In 2022, the Japanese Aerospace Exploration Agency (JAXA) plans to send to Mars its TEREX lander, which will "precisely measure the amount of water molecules and oxygen molecules, and search for water resources and the possibility of life on Mars," JAXA wrote.
In 2024, JAXA also plans to launch a uniquely bold interplanetary mission that will involve sending a probe to orbit Mars, landing on the Martian moon Phobos, collecting surface samples, and then returning those samples to Earth in 2029. JAXA says the mission has two main objectives: (1) to investigate whether the Martian moons are captured asteroids or fragments that coalesced after a giant impact with Mars; and (2) to clarify the mechanisms controlling the surface evolution of the Martian moons and Mars.
Following the successful landing of its Zhurong rover this year, China released a roadmap of its plans for additional Mars voyages. The first is an uncrewed mission scheduled for 2030, with crewed missions planned for 2033, 2035, 2037, and 2041. As the International Space Station project is coming to a close, China is in the process of building its own space station; earlier this year it launched into orbit the first part of its station, which will take 10 more missions to assemble.

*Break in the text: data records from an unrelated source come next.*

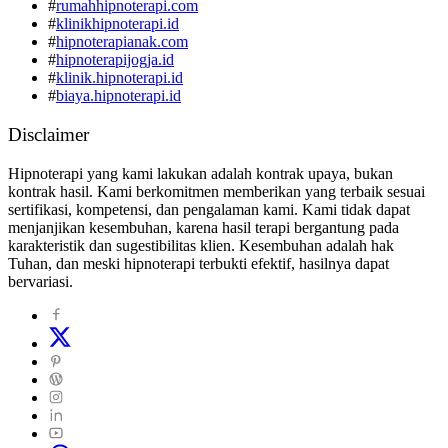
#
rumahhipnoterapi.com
#
klinikhipnoterapi.id
#
hipnoterapianak.com
#
hipnoterapijogja.id
#
klinik.hipnoterapi.id
#
biaya.hipnoterapi.id
Disclaimer
Hipnoterapi yang kami lakukan adalah kontrak upaya, bukan
kontrak hasil. Kami berkomitmen memberikan yang terbaik sesuai
sertifikasi, kompetensi, dan pengalaman kami. Kami tidak dapat
menjanjikan kesembuhan, karena hasil terapi bergantung pada
karakteristik dan sugestibilitas klien. Kesembuhan adalah hak
Tuhan, dan meski hipnoterapi terbukti efektif, hasilnya dapat
bervariasi.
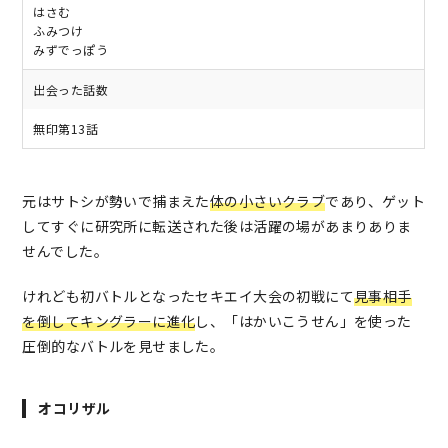
はさむ
ふみつけ
みずでっぽう
出会った話数
無印第13話
元はサトシが勢いで捕まえた
体の小さいクラブ
であり、ゲット
してすぐに研究所に転送された後は活躍の場があまりありま
せんでした。
けれども初バトルとなったセキエイ大会の初戦にて
見事
相手
を倒してキングラーに進化
し、「はかいこうせん」を使った
圧倒的なバトルを見せました。
オコリザル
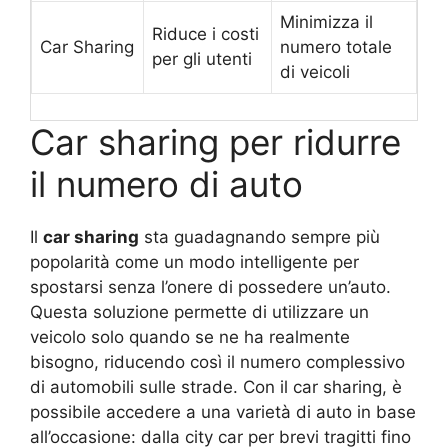
Minimizza il
Riduce i costi
Car Sharing
numero totale
per gli utenti
di veicoli
Car sharing per ridurre
il numero di auto
Il
car sharing
sta guadagnando sempre più
popolarità come un modo intelligente per
spostarsi senza l’onere di possedere un’auto.
Questa soluzione permette di utilizzare un
veicolo solo quando se ne ha realmente
bisogno, riducendo così il numero complessivo
di automobili sulle strade. Con il car sharing, è
possibile accedere a una varietà di auto in base
all’occasione: dalla city car per brevi tragitti fino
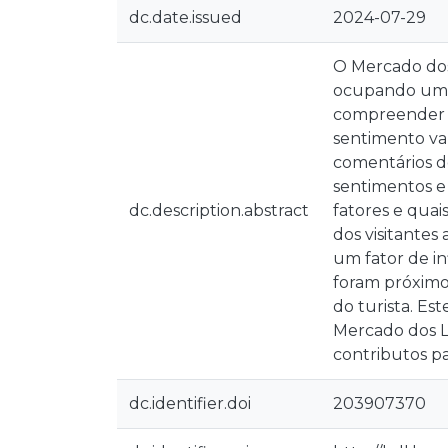
dc.date.issued
2024-07-29
O Mercado dos 
ocupando um l
compreender o 
sentimento var
comentários d
sentimentos e 
dc.description.abstract
fatores e quai
dos visitantes
um fator de in
foram próximo
do turista. Es
Mercado dos L
contributos pa
dc.identifier.doi
203907370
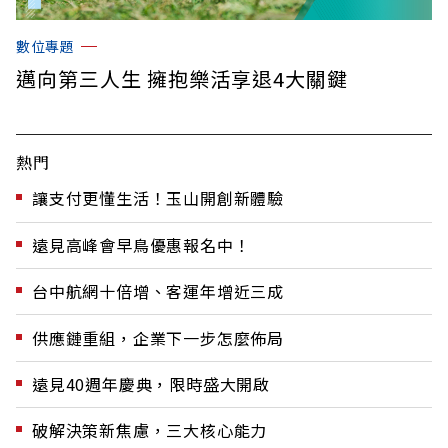
數位專題
邁向第三人生 擁抱樂活享退4大關鍵
熱門
讓支付更懂生活！玉山開創新體驗
遠見高峰會早鳥優惠報名中！
台中航網十倍增、客運年增近三成
供應鏈重組，企業下一步怎麼佈局
遠見40週年慶典，限時盛大開啟
破解決策新焦慮，三大核心能力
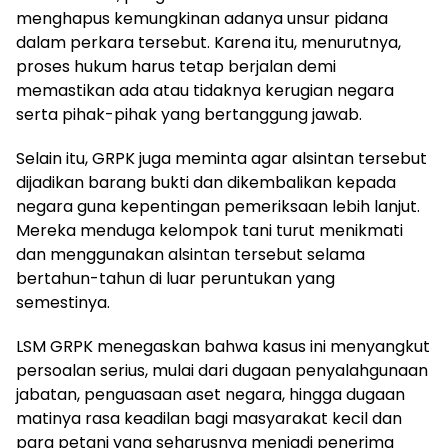
menghapus kemungkinan adanya unsur pidana
dalam perkara tersebut. Karena itu, menurutnya,
proses hukum harus tetap berjalan demi
memastikan ada atau tidaknya kerugian negara
serta pihak-pihak yang bertanggung jawab.
Selain itu, GRPK juga meminta agar alsintan tersebut
dijadikan barang bukti dan dikembalikan kepada
negara guna kepentingan pemeriksaan lebih lanjut.
Mereka menduga kelompok tani turut menikmati
dan menggunakan alsintan tersebut selama
bertahun-tahun di luar peruntukan yang
semestinya.
LSM GRPK menegaskan bahwa kasus ini menyangkut
persoalan serius, mulai dari dugaan penyalahgunaan
jabatan, penguasaan aset negara, hingga dugaan
matinya rasa keadilan bagi masyarakat kecil dan
para petani yang seharusnya menjadi penerima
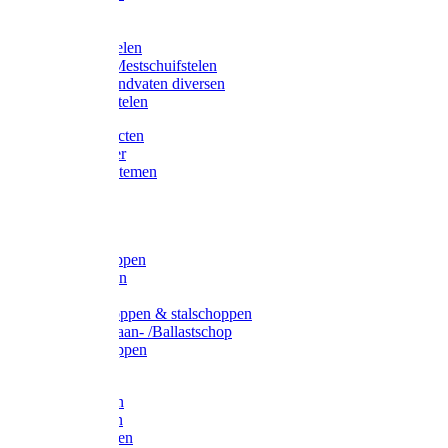
Bijlstelen
Vorkstelen
Gardena stelen
Sneeuw- /Mestschuifstelen
Stelen / Handvaten diversen
Telescoopstelen
Tuin producten
Fruitplukker
Ophangsystemen
Tuinafval
Manden
Spades
Betonschoppen
Schepbatsen
Batsen
Ballastschoppen & stalschoppen
Slijtsrip Graan- /Ballastschop
Graanschoppen
Spitvorken
Hooivorken
Mestvorken
Bietenvorken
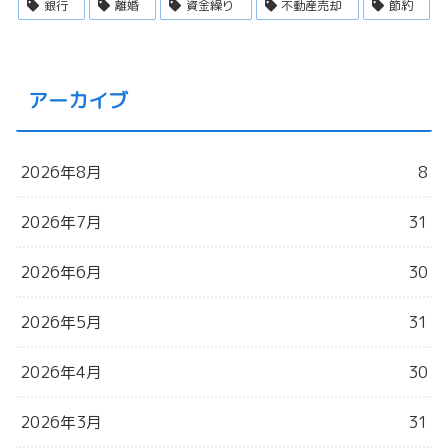
銀行
離婚
資金繰り
不動産売却
節約
アーカイブ
2026年8月
8
2026年7月
31
2026年6月
30
2026年5月
31
2026年4月
30
2026年3月
31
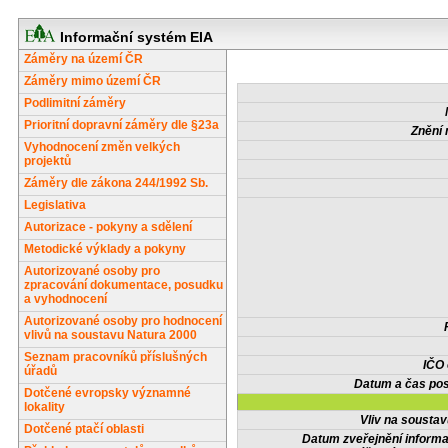
Informační systém EIA
Záměry na území ČR
Záměry mimo území ČR
Podlimitní záměry
Prioritní dopravní záměry dle §23a
Znění 
Vyhodnocení změn velkých
projektů
Záměry dle zákona 244/1992 Sb.
Legislativa
Autorizace - pokyny a sdělení
Metodické výklady a pokyny
Autorizované osoby pro
zpracování dokumentace, posudku
a vyhodnocení
Autorizované osoby pro hodnocení
vlivů na soustavu Natura 2000
Seznam pracovníků příslušných
IČO
úřadů
Datum a čas pos
Dotčené evropsky významné
lokality
Vliv na sousta
Dotčené ptačí oblasti
Datum zveřejnění inform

Elon Musk's California-based aerospace company has its sights on two Mars voyages: a cargo-only mission in 2022 and a human mission by 2026. The crewed mission would involve building a propellant depot and preparing a site for future crewed flights. Getting to Mars will first require an orbital test of SpaceX's Starship rocket, which the company hopes to conduct this year.
Regarding the long-term future of humans on the Red planet, Musk once told Ars Technica:
"I'll probably be long dead before Mars becomes self-sustaining. But I'd like to at least be around to see a bunch of ships land on Mars."
In 2014, the Indian Space Research Organization executed its first interplanetary trip with its Mars Orbiter Mission. It marked the first time an Asian nation reached Martian orbit and also the first time a nation successfully reached the Red planet on its maiden voyage. India has plans for a follow-up Mars Orbiter Mission 2, but it remains unclear when that will occur and what the mission will entail.
In February, the chief of the Indian Space Research Organisation said the nation would only launch a Mars mission after Chandrayaan-3, India's upcoming mission to the Moon, which is expected to launch in 2022.